Also in this Book World: a review by Marcia Bartusiak of Brian Greene's The Elegant Universe (Norton). And Tim Sullivan reviews thrillers.
San Francisco Chronicle, March 7, 1999
John Perry reviews David J. Skal's Screams of Reason: Mad Science and Modern Culture (W.W. Norton).
CNN, March 1, 1999
Jim Argendeli reviews F. Paul Wilson's short story collection The Barrens and Others (Forge): ''just perfect if you want to turn off the television but don't want to get caught up in the time it takes to fully enjoy a novel.''
(Tue 9 Mar 99)
Washington Post, March 2, 1999
Elizabeth Hand reviews Andrei Codrescu's Messiah (Simon & Schuster). ''It's at once intelligent and flippant, unabashedly ambitious even as it revels in the baser elements of late-century pop culture'' but Hand concludes that the book ''has too many loose ends, too many cute characters introduced and then abandoned, too many plot strands by far to weave a cohesive and satisfying tale.''
New York Times Book Review, February 28, 1999
In his Science Fiction column Gerald Jonas considers Bruce Sterling's Distraction (Bantam Spectra) an example of why SF is so difficult to get right. Sterling's mid-21st-century America is impressive but ''the very detail that Sterling has provided undercuts the story he wants to tell and reduces the players in the drama to bloodless puppets of the authorial imagination.'' Also covered, William Shatner's Step Into Chaos (HarperPrism) and Robert Sheckley's Godshome (Tor).

========================================================================

** Work instructions **
1. Copy the review roundup above from "Also in this" to "Culture (W.W. Norton).".
2. Continue the review roundup above from its last sentence.

========================================================================

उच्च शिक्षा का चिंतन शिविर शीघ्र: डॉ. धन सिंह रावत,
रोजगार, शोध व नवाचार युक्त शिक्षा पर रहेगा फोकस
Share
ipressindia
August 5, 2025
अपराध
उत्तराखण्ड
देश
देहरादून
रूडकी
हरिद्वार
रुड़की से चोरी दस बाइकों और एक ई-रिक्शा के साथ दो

========================================================================

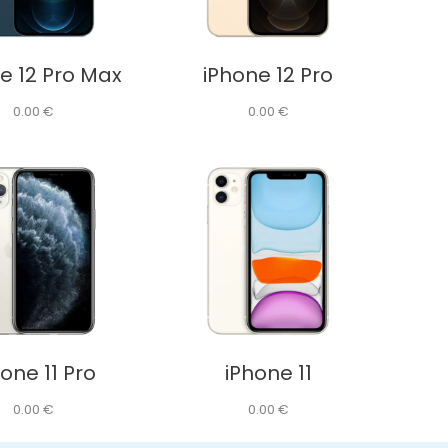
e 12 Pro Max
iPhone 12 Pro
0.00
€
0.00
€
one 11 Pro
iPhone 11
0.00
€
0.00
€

========================================================================

** Expected results **
1.
Also in this Book World: a review by Marcia Bartusiak of Brian Greene's The Elegant Universe (Norton). And Tim Sullivan reviews thrillers.
San Francisco Chronicle, March 7, 1999
John Perry reviews David J. Skal's Screams of Reason: Mad Science and Modern Culture (W.W. Norton).

2.
A review of Wendy Lesser's memoir The Amateur: An Independent Life of Letters (Pantheon Books) includes this:
Lesser is most revealing about herself when she is examining her response to art; this is doubly fortunate, because she has the gift of enabling a reader to grasp the deeper workings of art forms, both high and low, in the act of describing how they affect her. Take Lesser's reflections on her childhood discovery of fading copies of Unknown Worlds magazine in the family garage. They offer the most concise account I have come across of both science fiction and adolescent anomie: ''As a denizen of the California suburbs, I grew up feeling the absence of something, knowing that a deeper layer of significance ought to lie behind the flatness of my surroundings. My first response to this longing was to immerse myself in science fiction, which made up the bulk of my reading from age 10 to age 16. . . . The reason much science fiction seems banal is that it is so obviously a search for significance. . . . It gives those who believe in rationality the assurance that something larger than randomness or human ineptness is at the root of our existence.''
San Francisco Chronicle, February 28, 1999
Jeff Love reviews Martin Amis's Heavy Water: ''...far more to recommend it than most other current short fiction.'' Also: a review of Paul Davies' The Fifth Miracle: The Search for the Origin and Meaning of Life (Simon & Schuster).
New Scientist, 27 February 1999
Liz Sourbut reviews three SF novels, Mary Doria Russell's Children of God (Black Swan), Headlong by Simon Ings (Voyager), and Alexander Besher's Chi (Orbit). [Amazon.uk links]
CNN, February 25, 1999
Neil Gaiman is interviewed by Jonathan D. Austin, and Neverwhere is reviewed by David Mandeville. Gaiman describes this book and the current Stardust as fairy tales for adults, not to be taken as metaphors. The interview includes several videoclips that require Microsoft's Mediaplayer to view.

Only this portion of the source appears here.